▶ [Your assignment]
Please report each of the lines below that contains the word "What". Case counts.

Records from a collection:
Start of Block

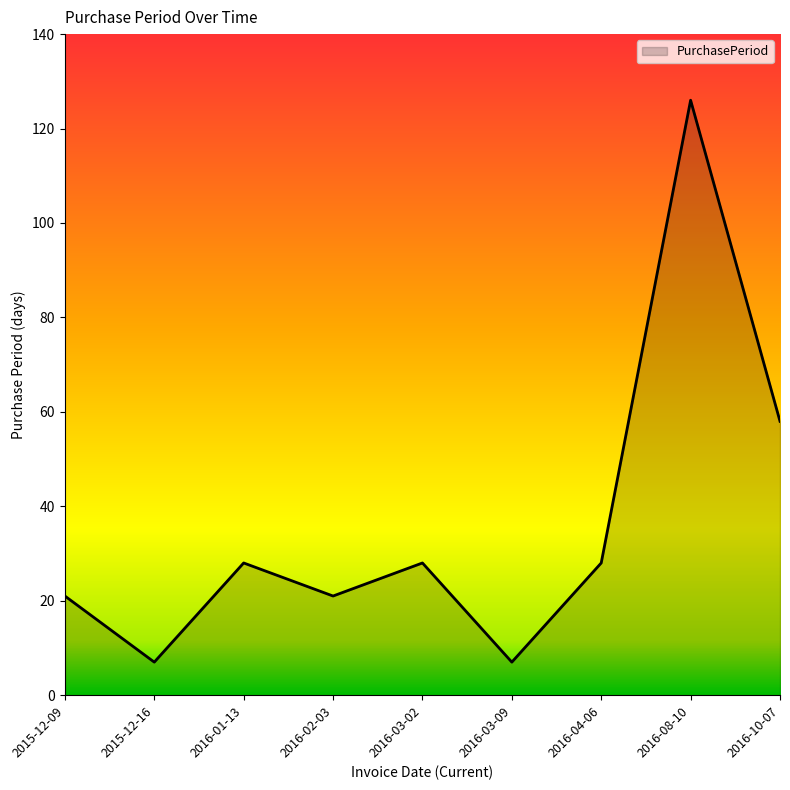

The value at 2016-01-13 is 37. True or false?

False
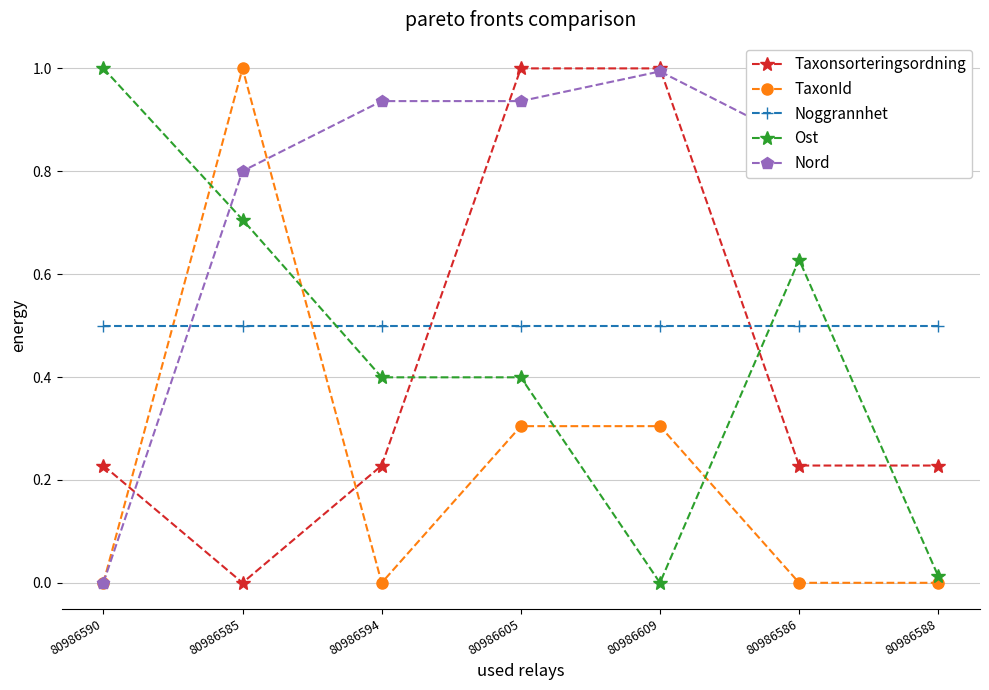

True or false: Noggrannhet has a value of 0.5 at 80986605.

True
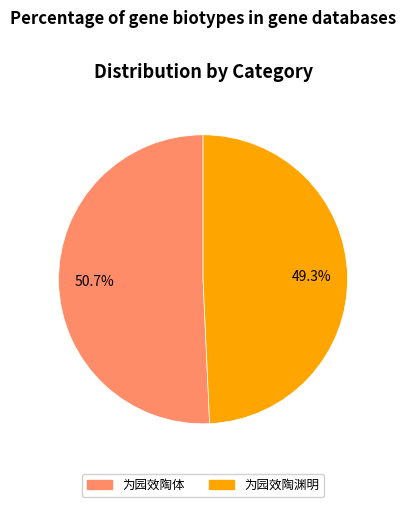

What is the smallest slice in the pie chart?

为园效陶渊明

End of Block

▶ [Solution to this exercise]
What is the smallest slice in the pie chart?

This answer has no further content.